Don't fall prey to the tricks your brain is playing on you when it's time to debug and solve a problem. Make sure you're fixing the right problems, and that you can prove that you've fixed it. Not just hidden it away until it rears its head again in a month.
How Do You Know It's Fixed?
Another reason that it's important to actually observe the problem in action, and not just the symptom, is that doing so allows us to know that the solution we put in place to fix the issue, actually fixed the issue. If I hadn't seen the water leaking out of the crack in the bottom of the toilet prior to sealing it, and then been able to observe that after sealing it, it no longer leaked, I would be right back where I was when I wrongfully assumed it was the seal. Thinking I had fixed it, but not really knowing for certain.

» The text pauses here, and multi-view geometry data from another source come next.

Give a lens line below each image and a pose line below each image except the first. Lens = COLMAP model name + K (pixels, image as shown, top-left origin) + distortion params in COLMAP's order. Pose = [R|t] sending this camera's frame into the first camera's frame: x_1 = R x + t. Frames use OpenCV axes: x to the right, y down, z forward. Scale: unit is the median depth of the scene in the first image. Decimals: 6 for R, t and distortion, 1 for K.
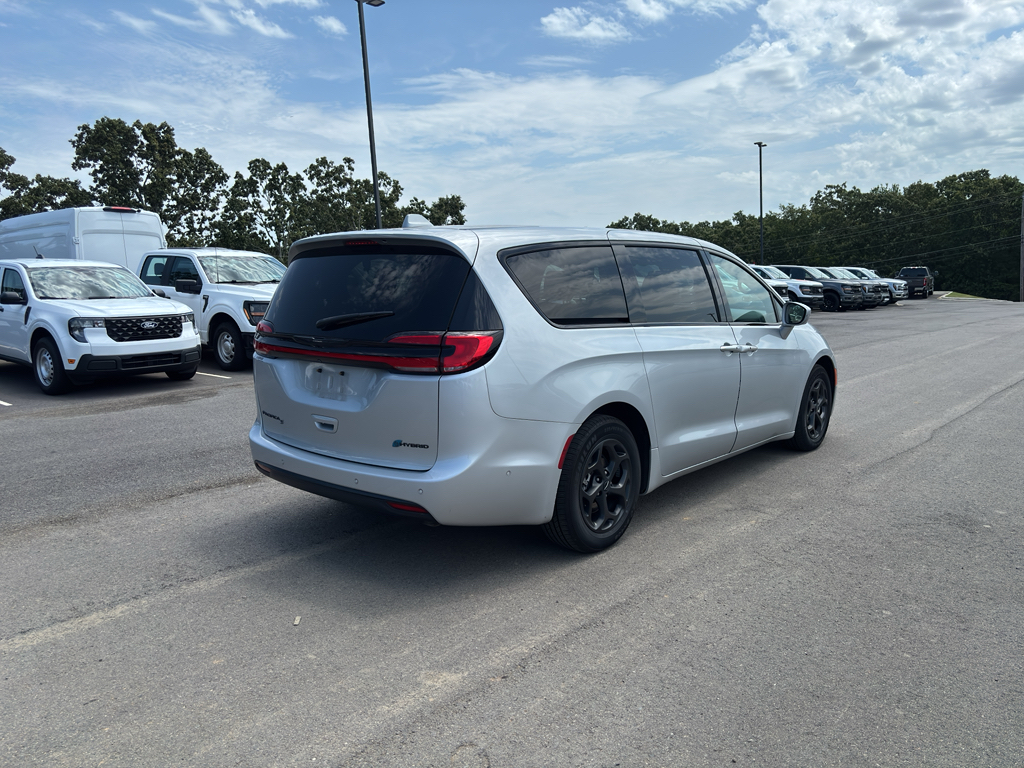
lens RADIAL K [[785.4, 0, 517.2], [0, 785.4, 388.4], [0, 0, 1]] dist [0.020233, -0.002553]
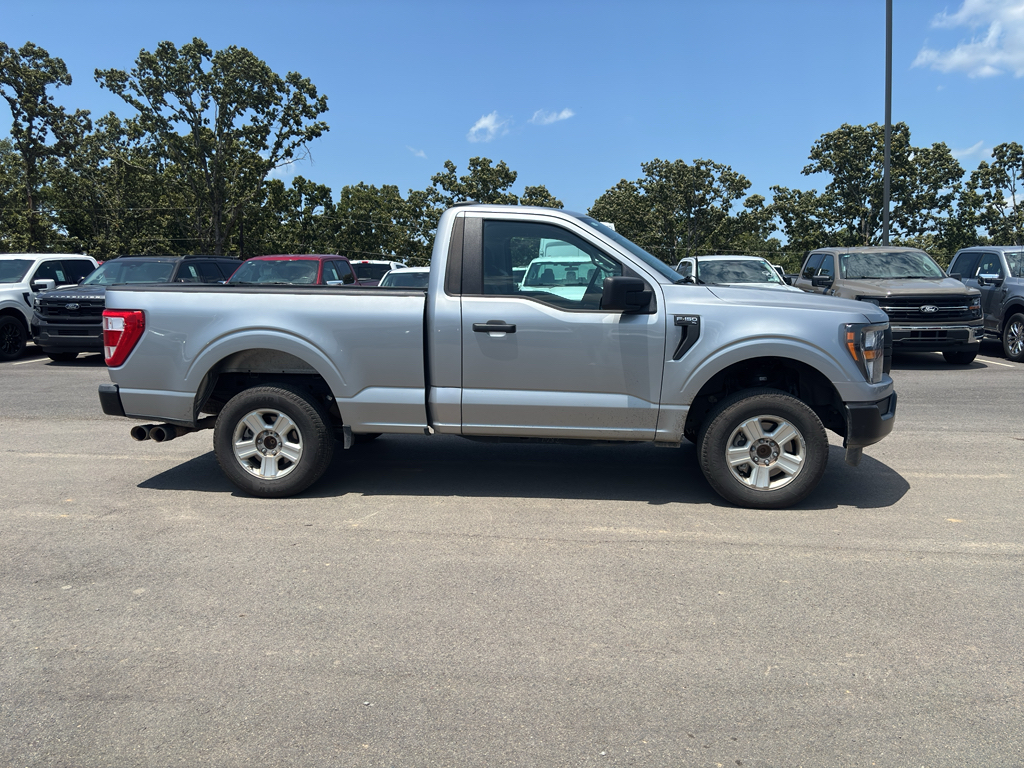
lens RADIAL K [[783.0, 0, 516.5], [0, 783.0, 380.6], [0, 0, 1]] dist [0.014841, 0.002418]
pose [[0.562086, 0.105105, -0.820373, 0.116791], [-0.114736, 0.992211, 0.048508, -0.009910], [0.819082, 0.066861, 0.569767, 0.070309]]
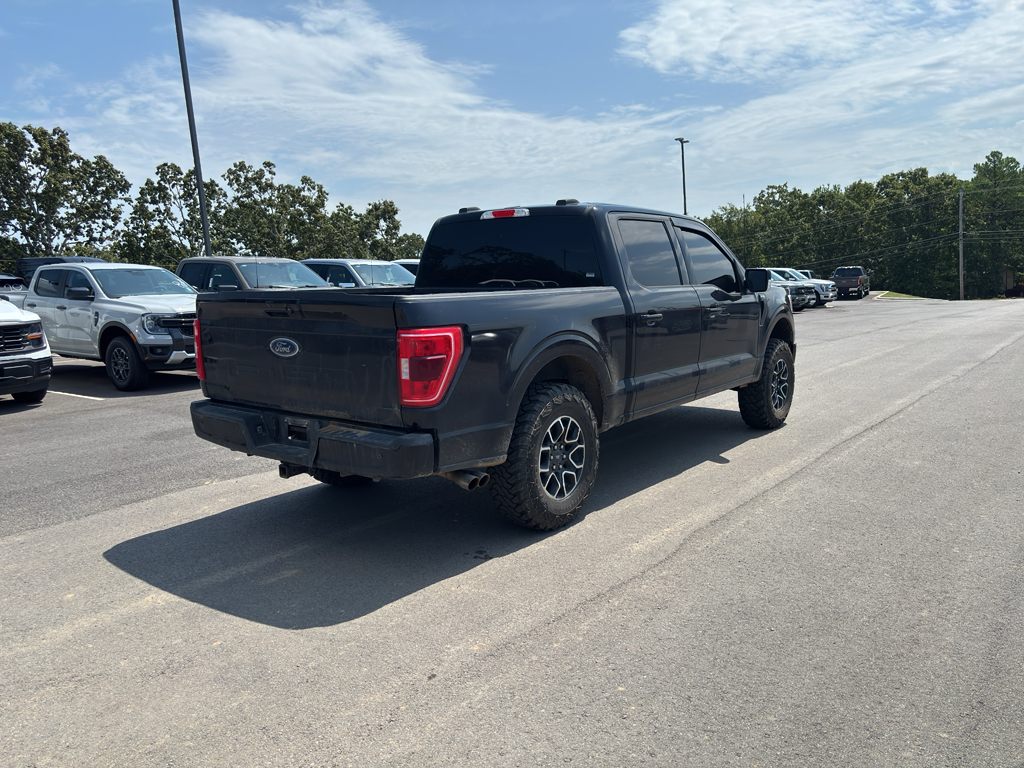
lens RADIAL K [[775.3, 0, 513.5], [0, 775.3, 401.9], [0, 0, 1]] dist [0.017971, 0.001539]
pose [[0.999011, -0.022893, 0.038128, 0.045272], [0.022437, 0.999672, 0.012340, -0.007484], [-0.038398, -0.011472, 0.999197, 0.048916]]
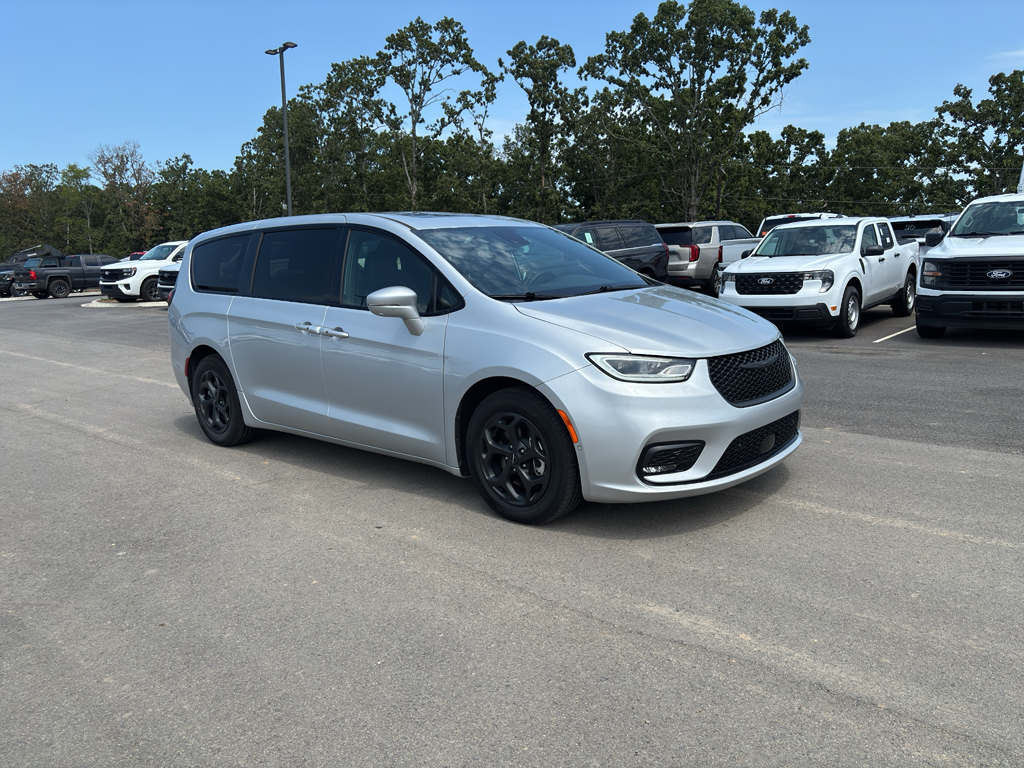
lens RADIAL K [[775.3, 0, 513.5], [0, 775.3, 401.9], [0, 0, 1]] dist [0.017971, 0.001539]
pose [[-0.027195, 0.196151, -0.980197, 0.109306], [-0.099335, 0.975176, 0.197902, -0.015947], [0.994682, 0.102749, -0.007035, 0.111102]]
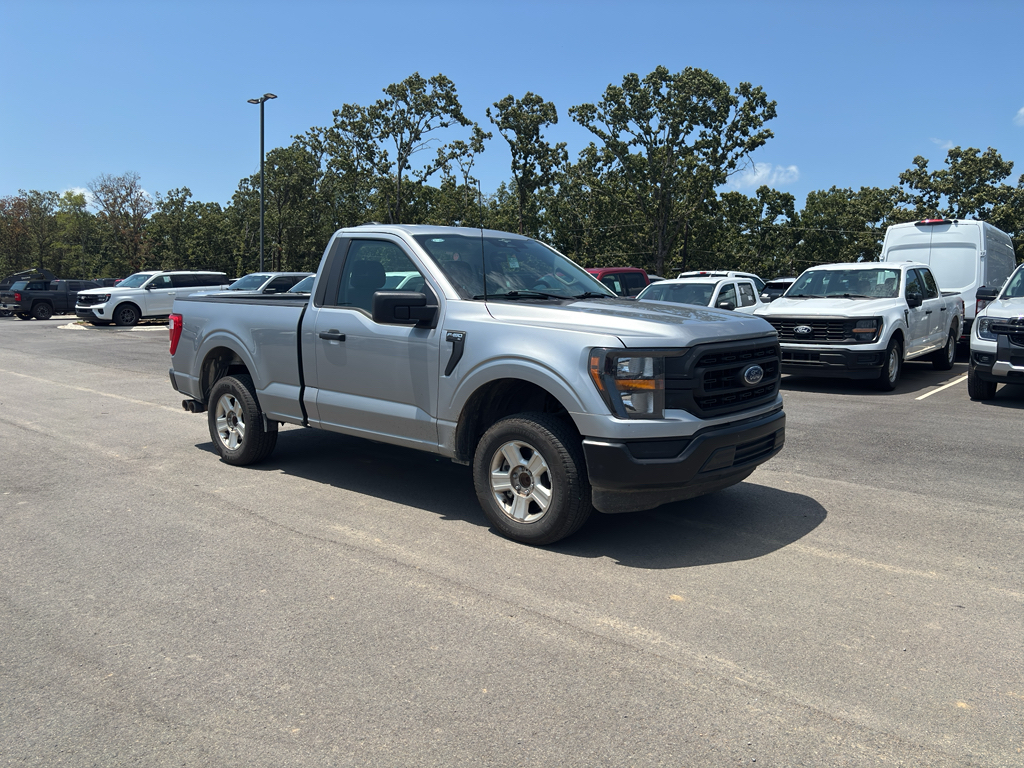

So make sure that every time you debug a problem you do this:
- Observe the issue in action
- Apply your fix
- Observe that the issue is resolved
If you can't do these steps, in that order there's no way of knowing if you actually solved the issue at hand, another different issue, or just wrote a bunch of code that does nothing at all.
So avoid frustration, don't waste time solving the wrong things, be confident that you've resolve the problem at hand, and stop thinking, and look already!